Data Connector to capture the data at the source
Data Classifier to intelligently extract, or derive, metadata
Data Access to visualize and analyze the data

Data Connector: This is a software that integrates with an instrument or a 3rd-party system that generates the data. Flywheel categorizes data pulled into the system using a Data Connector as the “original” source of data. The purpose of the Connector is to simplify and automate data capture. Unlike the data-agnostic core, Connectors are built for specific data types with customization to accommodate communication protocols, folder structures, and file naming conventions.

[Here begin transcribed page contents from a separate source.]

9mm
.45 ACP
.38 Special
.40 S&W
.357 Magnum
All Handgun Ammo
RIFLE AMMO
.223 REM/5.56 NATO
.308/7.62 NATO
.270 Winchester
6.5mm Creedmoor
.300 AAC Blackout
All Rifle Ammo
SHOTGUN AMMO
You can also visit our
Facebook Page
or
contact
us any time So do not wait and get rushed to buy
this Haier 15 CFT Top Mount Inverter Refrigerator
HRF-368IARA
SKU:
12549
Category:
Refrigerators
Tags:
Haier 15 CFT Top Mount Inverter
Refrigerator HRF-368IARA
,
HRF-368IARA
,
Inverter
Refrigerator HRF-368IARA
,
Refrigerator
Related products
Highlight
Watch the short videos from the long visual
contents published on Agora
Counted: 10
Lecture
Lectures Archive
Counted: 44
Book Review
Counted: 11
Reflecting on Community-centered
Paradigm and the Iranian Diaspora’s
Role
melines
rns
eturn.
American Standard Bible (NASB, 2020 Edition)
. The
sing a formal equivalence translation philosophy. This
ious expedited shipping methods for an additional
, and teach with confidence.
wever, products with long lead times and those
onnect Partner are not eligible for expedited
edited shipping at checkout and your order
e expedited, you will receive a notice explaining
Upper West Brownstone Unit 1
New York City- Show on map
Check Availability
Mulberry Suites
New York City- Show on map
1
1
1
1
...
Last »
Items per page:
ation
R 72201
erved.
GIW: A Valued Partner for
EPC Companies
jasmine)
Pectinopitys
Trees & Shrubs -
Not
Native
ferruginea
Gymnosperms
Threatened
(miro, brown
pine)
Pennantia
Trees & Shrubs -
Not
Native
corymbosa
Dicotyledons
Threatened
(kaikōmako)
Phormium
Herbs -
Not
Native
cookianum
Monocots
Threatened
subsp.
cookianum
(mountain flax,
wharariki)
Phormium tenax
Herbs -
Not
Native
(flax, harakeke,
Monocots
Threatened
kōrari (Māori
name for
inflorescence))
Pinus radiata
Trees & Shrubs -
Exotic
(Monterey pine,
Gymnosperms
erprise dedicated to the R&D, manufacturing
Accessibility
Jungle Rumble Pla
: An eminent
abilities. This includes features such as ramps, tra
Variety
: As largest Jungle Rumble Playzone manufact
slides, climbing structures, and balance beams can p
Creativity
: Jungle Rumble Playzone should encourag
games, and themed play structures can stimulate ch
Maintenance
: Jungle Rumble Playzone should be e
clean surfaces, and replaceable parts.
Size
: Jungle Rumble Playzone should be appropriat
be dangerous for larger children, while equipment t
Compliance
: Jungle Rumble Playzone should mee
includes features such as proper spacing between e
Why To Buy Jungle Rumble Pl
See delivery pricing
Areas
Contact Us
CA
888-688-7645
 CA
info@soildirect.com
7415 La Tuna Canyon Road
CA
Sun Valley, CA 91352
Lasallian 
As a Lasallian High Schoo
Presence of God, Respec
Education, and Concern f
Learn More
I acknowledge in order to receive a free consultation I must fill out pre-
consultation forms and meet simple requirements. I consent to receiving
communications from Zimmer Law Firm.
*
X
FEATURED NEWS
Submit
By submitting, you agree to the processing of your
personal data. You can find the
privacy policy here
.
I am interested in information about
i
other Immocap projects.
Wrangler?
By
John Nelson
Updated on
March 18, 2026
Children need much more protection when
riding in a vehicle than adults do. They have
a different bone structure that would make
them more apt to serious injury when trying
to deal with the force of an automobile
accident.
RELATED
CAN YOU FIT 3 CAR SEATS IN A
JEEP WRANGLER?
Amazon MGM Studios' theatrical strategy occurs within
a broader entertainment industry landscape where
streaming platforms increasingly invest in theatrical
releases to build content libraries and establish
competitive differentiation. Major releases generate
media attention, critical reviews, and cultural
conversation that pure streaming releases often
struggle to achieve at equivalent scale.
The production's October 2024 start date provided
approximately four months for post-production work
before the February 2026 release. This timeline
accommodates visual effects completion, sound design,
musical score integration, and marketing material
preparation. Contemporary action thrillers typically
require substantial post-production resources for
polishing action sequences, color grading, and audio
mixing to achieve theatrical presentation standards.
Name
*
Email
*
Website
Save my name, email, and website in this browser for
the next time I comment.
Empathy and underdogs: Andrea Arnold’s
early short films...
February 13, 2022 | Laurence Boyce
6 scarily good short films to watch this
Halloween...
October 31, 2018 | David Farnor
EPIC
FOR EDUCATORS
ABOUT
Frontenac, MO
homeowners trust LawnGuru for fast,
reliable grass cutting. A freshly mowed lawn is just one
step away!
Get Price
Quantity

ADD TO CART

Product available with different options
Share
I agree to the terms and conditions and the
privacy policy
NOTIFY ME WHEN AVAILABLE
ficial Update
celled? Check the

Data Classifier: Once the data is captured, what can we learn about the data? What can we extract from the data to make it usable in our application, searchable in our search engine, and actionable in our processing engine? The richer the meta-data, the richer the user experience will be. We accomplish this by deploying the Data Classifier as a Flywheel Gear that runs as soon as the data is captured. The Gear will extract the available metadata and updates the database.

Data Access: Data access consists of two parts: visualization and computation. It is important to provide researchers with web-based and platform independent viewers. This is key to enabling a portable, diverse and collaborative community. Data access for computational purposes is accomplished through a set of SDKs for commonly used analysis languages, such as MATLAB, Python, and R.

This datatype support paradigm is applicable for image-based data (e.g. DICOM and Microscopy), time series based data (e.g. EEG), as well as self-describing text-based files (e.g. CSV).

Let’s take a closer look using DICOM as an example. We have a DICOM Connector that pulls data directly from the modality and completely avoids the hassle of handling files on unsecured, portable media. The software communicates with the imaging modality using the DICOM communication protocol. Once the data is stored in the appropriate project, the Classifier automatically runs and extracts the full DICOM header into the database. Then, commonly used fields such as subject ID, sex, and timestamp, as well as acquisition type are updated in the database. The data can then be viewed using a web-based viewer and accessed through the MATLAB or Python SDKs.

In addition to extracting metadata, the MR Classifier determines the data type as anatomical, functional, or localizer using multiple values in the header. This auto-classification simplifies data access and Gear execution.

This approach makes Flywheel an extensible framework to accommodate the varying and complex multimodality needs of the research community.